外野第3の男は俺だ! ソフトバンクが4年目上林誠知外野手(21)の決勝弾でヤクルトを下し、オープン戦初勝利を飾った。1-1で迎えた6回2死一、三塁で、平井の外角高め150キロ直球に逆らわずに捉えて左越え3ラン。2月のキャンプ紅白戦に続き、オープン戦でもチーム第1号を放ち、外野定位置争いで存在を猛アピールした。
上林 1、2打席目といいところがなかったので、何とか走者をかえそうと思っていた。感触はあまりなかったけど、外野の頭は越えたかなと思った。結果が出てよかったです。
試合前時点での実戦は20打数3安打。なかなか結果を出せずにいたが、実戦9打席ぶりのヒットとなる3ランがここ一番で出た。今季のホークスの外野は柳田、中村の2枠が確定しており、残り1枠を長谷川勇、吉村、福田、真砂、釜元、ファームで出番を待つ城所、江川らと争う超激戦区。この日の1発は文字通り、必死の生き残り弾だった。
上林の能力を評価する工藤監督は「もっと自信を持っていい。ゆったりした気持ちを持って打席に入れば結果は出る」と話し、「『狙って打ちました』くらい言ってほしいよね」と、若鷹の台頭を心待ちにする。
上林 アピールしなければいけない立場なので、走攻守全てにおいて内容と結果にこだわっていきたい。

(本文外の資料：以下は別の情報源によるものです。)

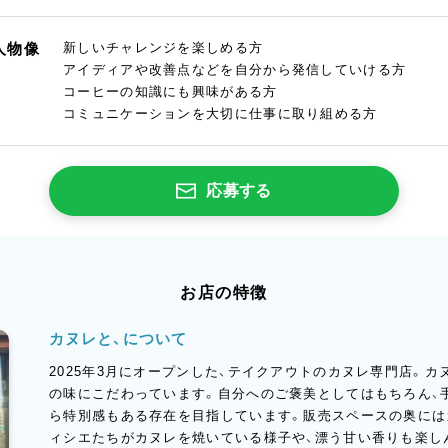
人物像
新しいチャレンジを楽しめる方
アイディアや改善点などを自分から発信していける方
コーヒーの知識にも興味がある方
コミュニケーションを大切に仕事に取り組める方
応募する
お店の特徴
カヌレと、について
2025年3月にオープンした、テイクアウトのカヌレ専門店。
の味にこだわっています。自分へのご褒美としてはもちろん、
ら特別感もある存在を目指しています。販売スペースの奥には
ィシエたちがカヌレを焼いている様子や、漂う甘い香りも楽し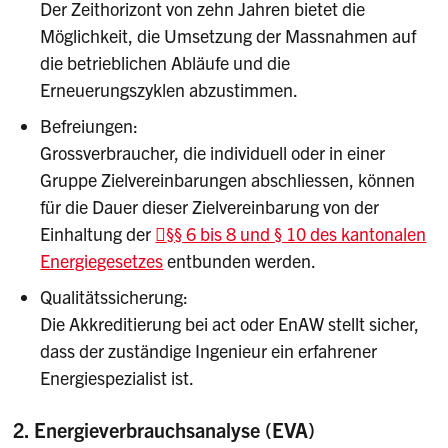
Der Zeithorizont von zehn Jahren bietet die
Möglichkeit, die Umsetzung der Massnahmen auf
die betrieblichen Abläufe und die
Erneuerungszyklen abzustimmen.
Befreiungen:
Grossverbraucher, die individuell oder in einer
Gruppe Zielvereinbarungen abschliessen, können
für die Dauer dieser Zielvereinbarung von der
Einhaltung der
§§ 6 bis 8 und § 10 des kantonalen
Energiegesetzes
entbunden werden.
Qualitätssicherung:
Die Akkreditierung bei act oder EnAW stellt sicher,
dass der zuständige Ingenieur ein erfahrener
Energiespezialist ist.
2. Energieverbrauchsanalyse (EVA)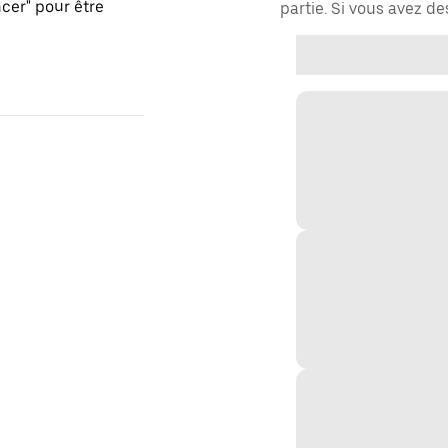
er" pour être
partie. Si vous avez d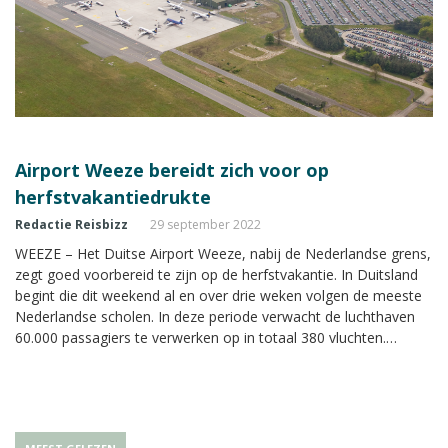
Airport Weeze bereidt zich voor op
herfstvakantiedrukte
Redactie Reisbizz
29 september 2022
WEEZE – Het Duitse Airport Weeze, nabij de Nederlandse grens,
zegt goed voorbereid te zijn op de herfstvakantie. In Duitsland
begint die dit weekend al en over drie weken volgen de meeste
Nederlandse scholen. In deze periode verwacht de luchthaven
60.000 passagiers te verwerken op in totaal 380 vluchten.
Hiermee komt ze dicht bij de 67.000 passagiers van voor corona
in 2019.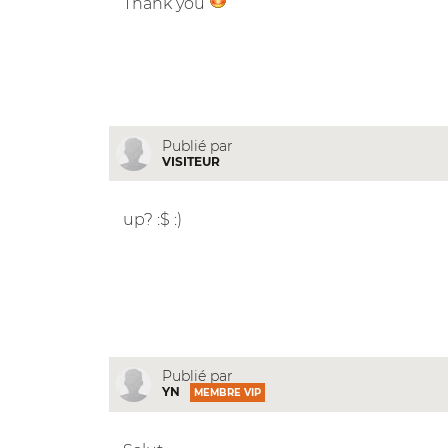
Thank you
Publié par
VISITEUR
up? :$ :)
Publié par
YN
MEMBRE VIP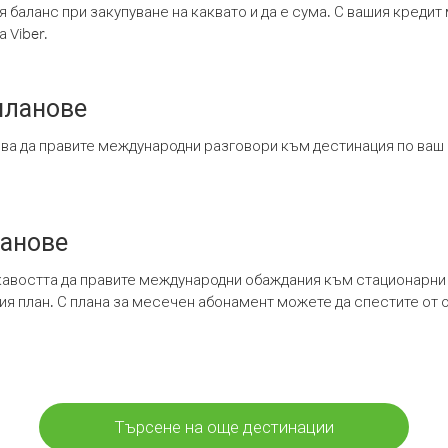
я баланс при закупуване на каквато и да е сума. С вашия креди
 Viber.
планове
ява да правите международни разговори към дестинация по ваш
ланове
кавостта да правите международни обаждания към стационарни 
шия план. С плана за месечен абонамент можете да спестите от 
Търсене на още дестинации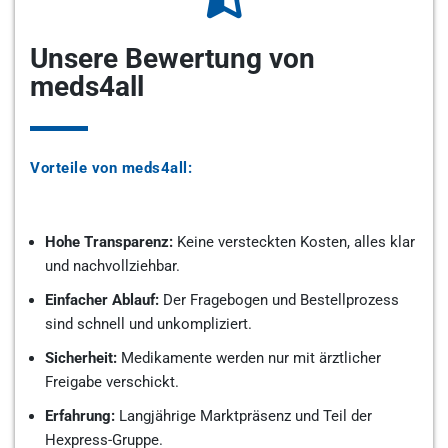
Unsere Bewertung von
meds4all
Vorteile von meds4all:
Hohe Transparenz:
Keine versteckten Kosten, alles klar
und nachvollziehbar.
Einfacher Ablauf:
Der Fragebogen und Bestellprozess
sind schnell und unkompliziert.
Sicherheit:
Medikamente werden nur mit ärztlicher
Freigabe verschickt.
Erfahrung:
Langjährige Marktpräsenz und Teil der
Hexpress-Gruppe.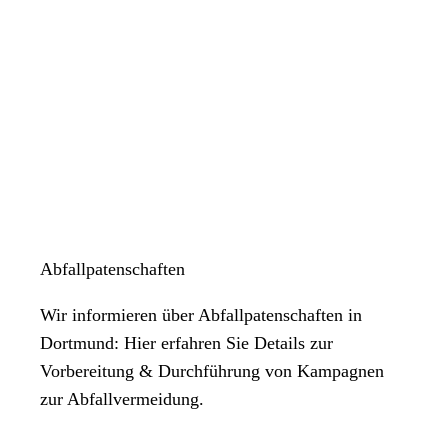
Abfallpatenschaften
Wir informieren über Abfallpatenschaften in
Dortmund: Hier erfahren Sie Details zur
Vorbereitung & Durchführung von Kampagnen
zur Abfallvermeidung.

明日7日からは打席数を増やすため、真砂と入れ替わりで筑後での2軍中日3連戦に出場する。開幕ロッテ戦まで16試合。打ちまくってスタメンを勝ち取る意気込みだ。【福岡吉央】
◆上林誠知(うえばやし・せいじ)1995年(平7)8月1日、さいたま市生まれ。小1から野球を始める。土合中では浦和シニアで3年春に全国制覇。仙台育英(宮城)では2年夏から3季連続甲子園出場。13年ドラフト4位で入団。15年に1軍デビュー。憧れの打者はイチロー。右投げ左打ち。184センチ、79キロ。